--- EXTRACTED MATERIAL ---

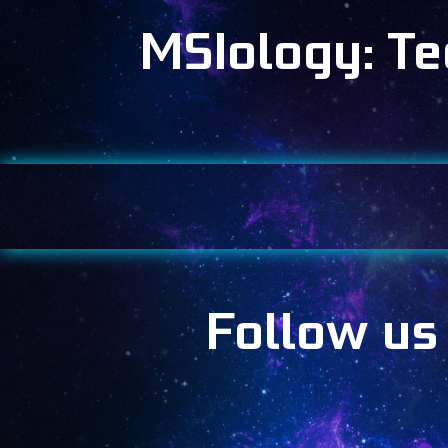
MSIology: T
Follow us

--

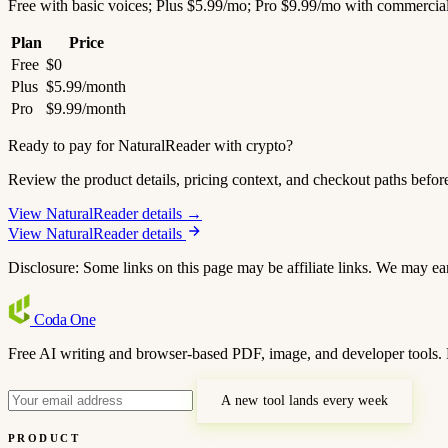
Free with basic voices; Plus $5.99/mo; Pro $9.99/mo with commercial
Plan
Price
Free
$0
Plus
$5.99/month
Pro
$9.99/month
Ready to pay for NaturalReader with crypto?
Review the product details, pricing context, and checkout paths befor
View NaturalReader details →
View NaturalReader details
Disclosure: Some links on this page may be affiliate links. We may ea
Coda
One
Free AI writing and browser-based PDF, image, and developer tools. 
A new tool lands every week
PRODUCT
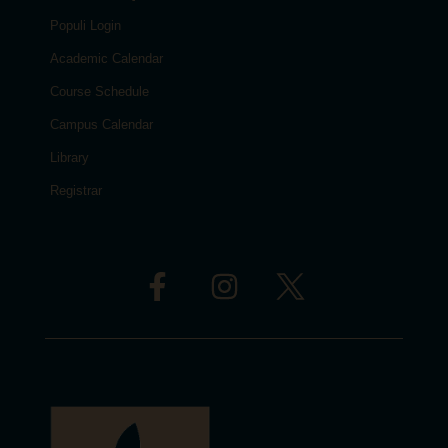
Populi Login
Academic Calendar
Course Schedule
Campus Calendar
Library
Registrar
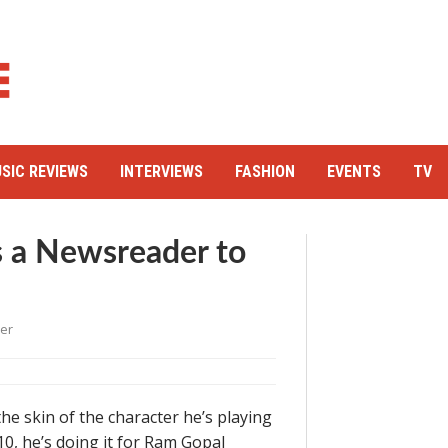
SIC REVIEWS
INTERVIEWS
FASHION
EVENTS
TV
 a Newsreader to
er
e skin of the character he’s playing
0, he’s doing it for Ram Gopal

==

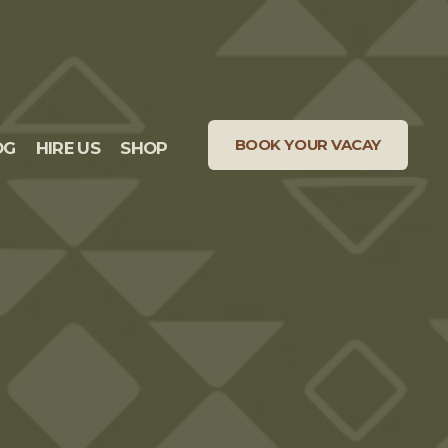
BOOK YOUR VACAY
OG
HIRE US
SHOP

--- WHAT TO WORK ON ---
Find the lines in the records that include the string "Calendar", and reply with how many there are, nothing more.

--- OUTPUT FOR THIS EXERCISE ---
2